A German court on Tuesday issued the first ruling worldwide to recognise crimes against the Yazidi community as genocide, in a verdict hailed by activists as a "historic" win for the minority.
The court in Frankfurt sentenced an Iraqi man to life in jail for genocide against the Yazidis, as well as crimes against humanity resulting in death, war crimes, aiding and abetting war crimes and bodily harm resulting in death.
Taha al-Jumailly, 29, who joined the so-called Islamic State group in 2013, passed out in the courtroom after the verdict was read out.
Yazidi survivor and 2018 Nobel Peace Prize winner Nadia Murad thanked Germany for the "historic" ruling, which she described as "a win for survivors of genocide, survivors of sexual violence, and the entire Yazidi community".
The Yazidis, a Kurdish-speaking group hailing from northern Iraq, have for years been persecuted by IS militants who have killed hundreds of men, raped women and forcibly recruited children as fighters.
In May, UN special investigators reported that they had collected "clear and convincing evidence" of genocide by IS against the Yazidis.
"This is the outcome every single Yazidi and all genocide survivors were hoping to see," Natia Navrouzov, a lawyer and member of the NGO Yazda, which gathers evidence of crimes committed by IS against the Yazidis, told AFP.
"Today is a historical day for humanity and the Yazidi genocide enters finally the history of international criminal law. We will make sure that more trials such as this take place," she said.
- Torment -
Prosecutors say Jumailly and his now ex-wife, a German woman named Jennifer Wenisch, "purchased" a Yazidi woman and child as household "slaves" while living in then IS-occupied Mosul in 2015.
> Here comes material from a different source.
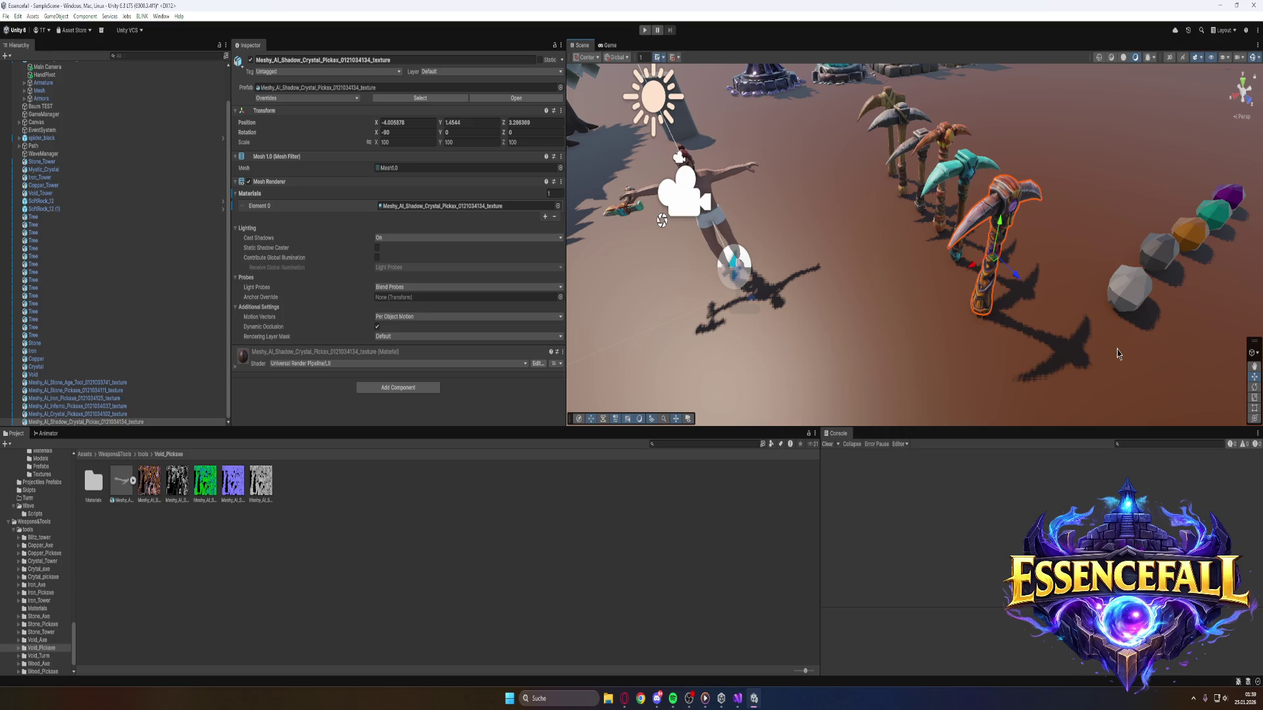
pyautogui.moveTo(1117, 354); pyautogui.dragTo(1091, 359)
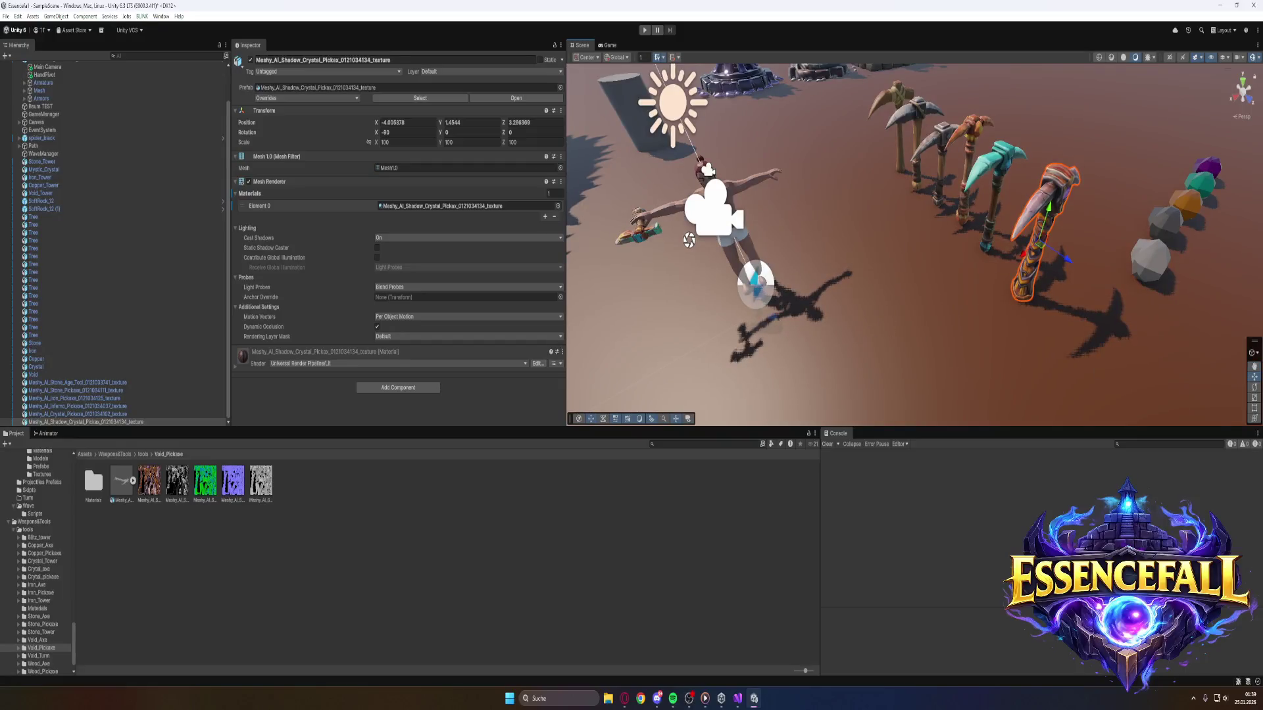
pyautogui.press('alt+Tab')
They later moved to Fallujah, where Jumailly is accused of chaining the five-year-old girl to a window outdoors in heat rising to 50 degrees Celsius (122 Fahrenheit) as a punishment for wetting her mattress, leading her to die of thirst.
In a separate trial, Wenisch, 30, was sentenced to 10 years in jail in October for "crimes against humanity in the form of enslavement" and aiding and abetting the girl's killing by failing to offer help.
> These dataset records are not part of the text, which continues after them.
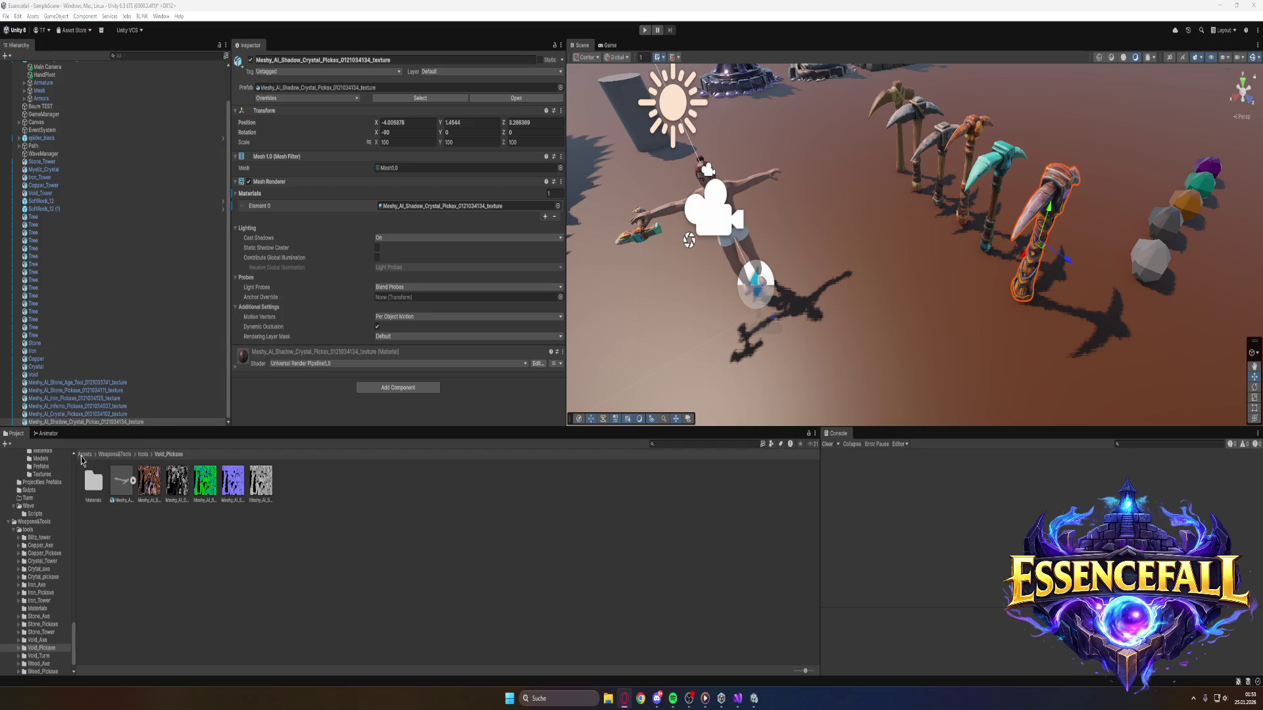
# Browse to Assets/Character/Scripts and view the HarvestNode script's code.
pyautogui.click(86, 455)
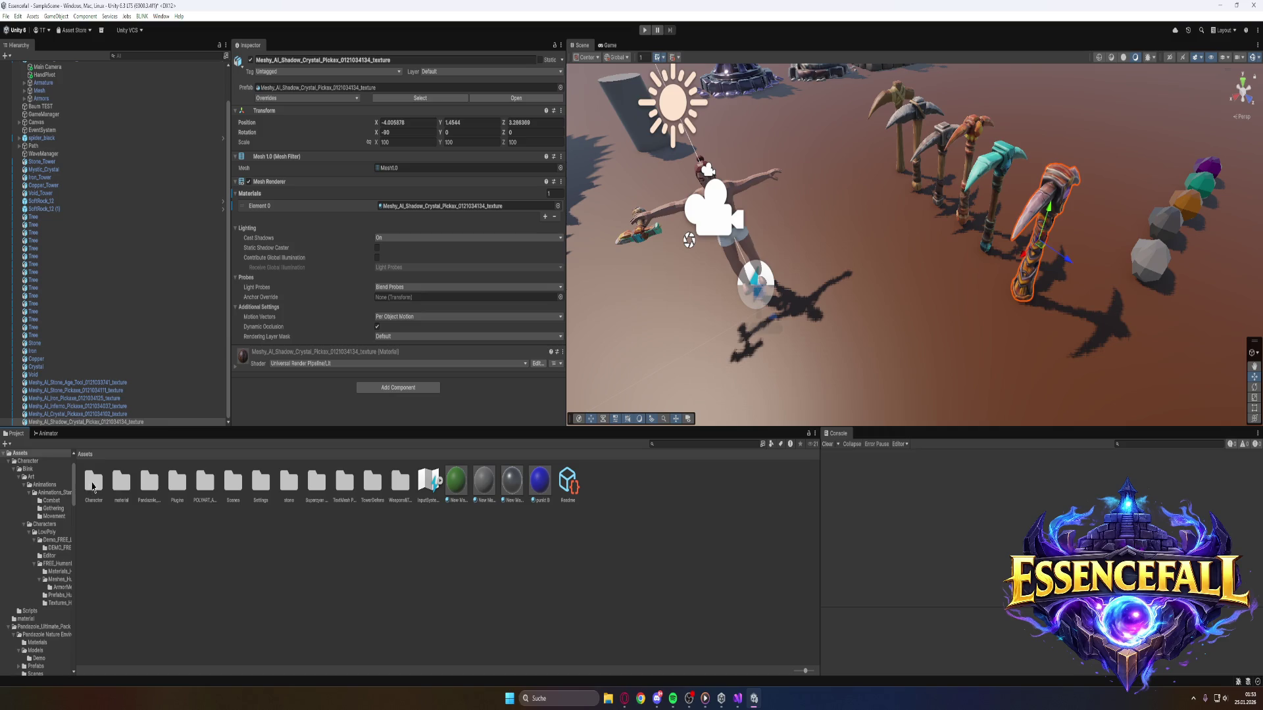
pyautogui.doubleClick(93, 484)
pyautogui.click(122, 483)
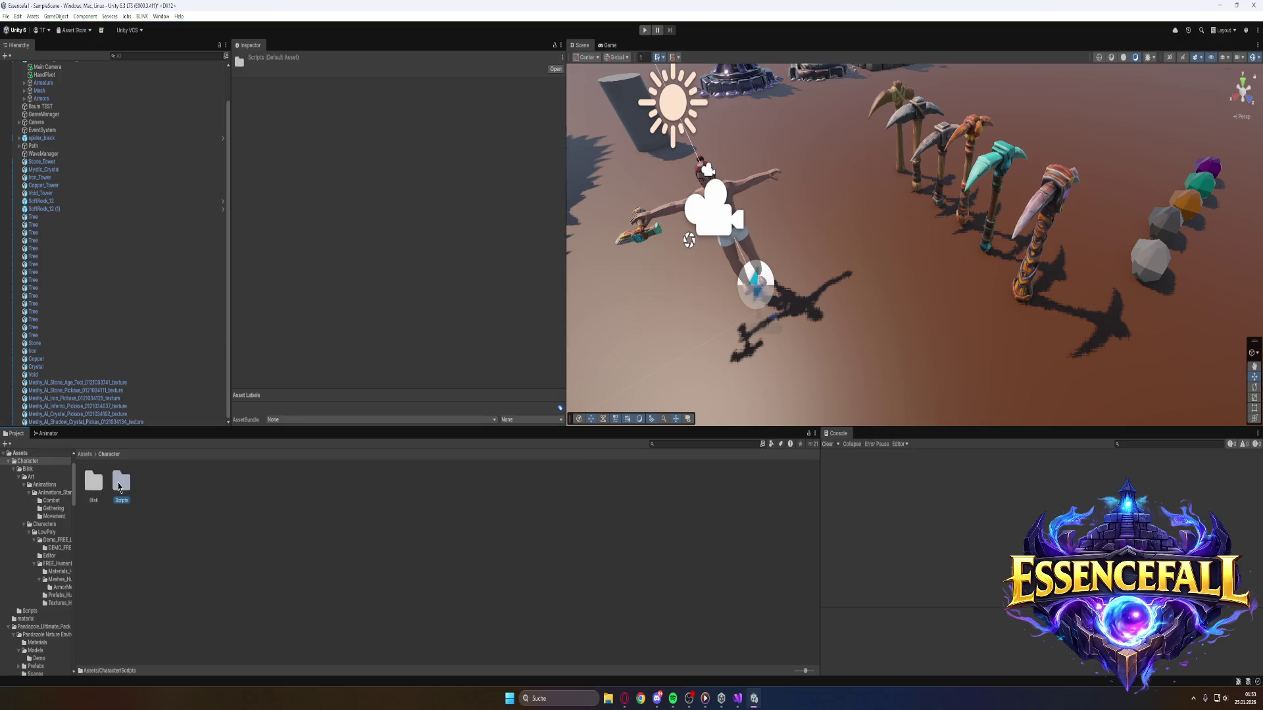
pyautogui.doubleClick(123, 484)
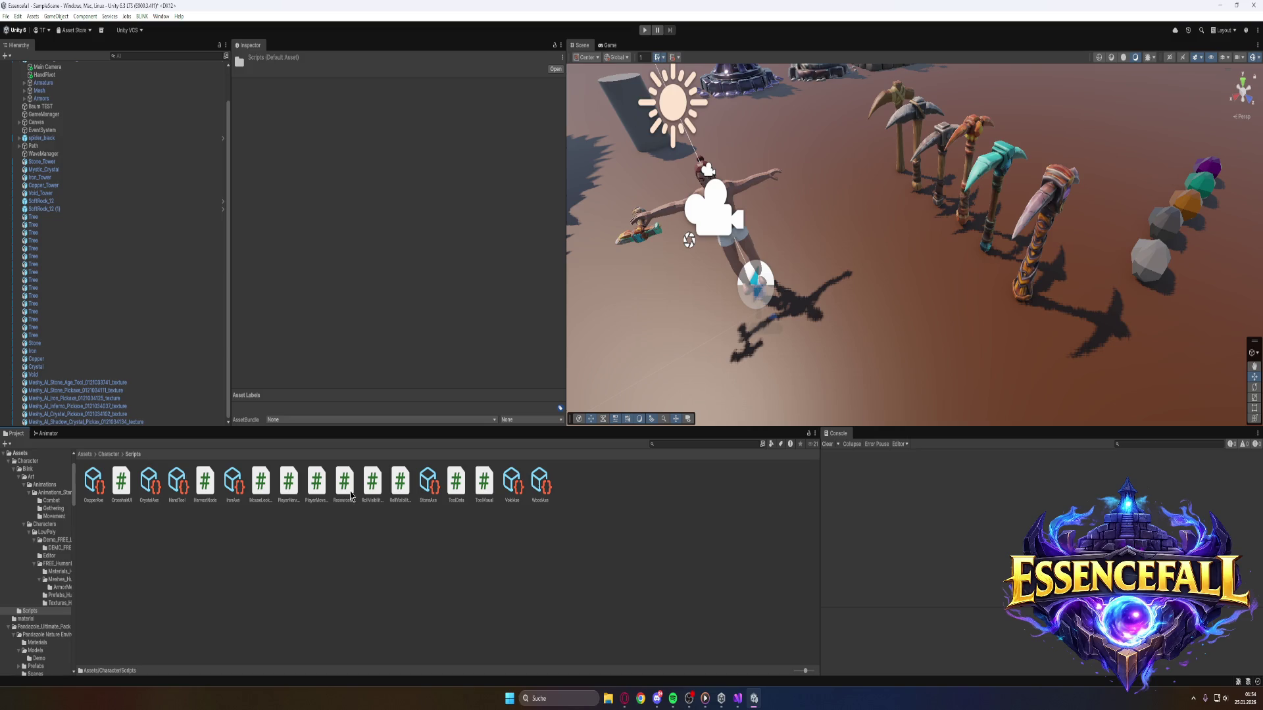
pyautogui.click(207, 504)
Identified only by her first name Nora, the child's mother testified in both Munich and Frankfurt about the torment visited on her daughter.
She also described being raped multiple times by IS jihadists after they invaded her village in the Sinjar mountains in northwestern Iraq in August 2014.
- 'Clear message' -
The mother was represented by a team including London-based human rights lawyer Amal Clooney, who has been at the forefront of a campaign for IS crimes against the Yazidis to be recognised as genocide, along with Murad.
"This is the moment Yazidis have been waiting for," Clooney said in a statement. "There is no more denying it -- ISIS (another acronym for IS) is guilty of genocide."
Germany, home to a large Yazidi community, is one of the few countries to have taken legal action over such abuses.
German courts have already handed down five convictions against women for crimes against humanity related to the Yazidis committed in territories held by IS.
Prosecutors in Naumburg on Tuesday charged a German woman named as Leonora M. with aiding and abetting crimes against humanity after she and her IS husband enslaved a Yazidi woman in Syria in 2015.
Germany has charged several German and foreign nationals with war crimes and crimes against humanity carried out abroad, using the legal principle of universal jurisdiction which allows offences to be prosecuted even if they were committed in a foreign country.
The trial of Jumailly "sends a clear message", Navrouzov told AFP.
"It doesn't matter where the crimes were committed and it doesn't matter where the perpetrators are, thanks to the universal jurisdiction, they can't hide and will still be put on trial."
"Germany is not only raising awareness about the need for justice but is acting on it," said Murad. "Their use of universal jurisdiction in this case can and should be replicated by governments around the world."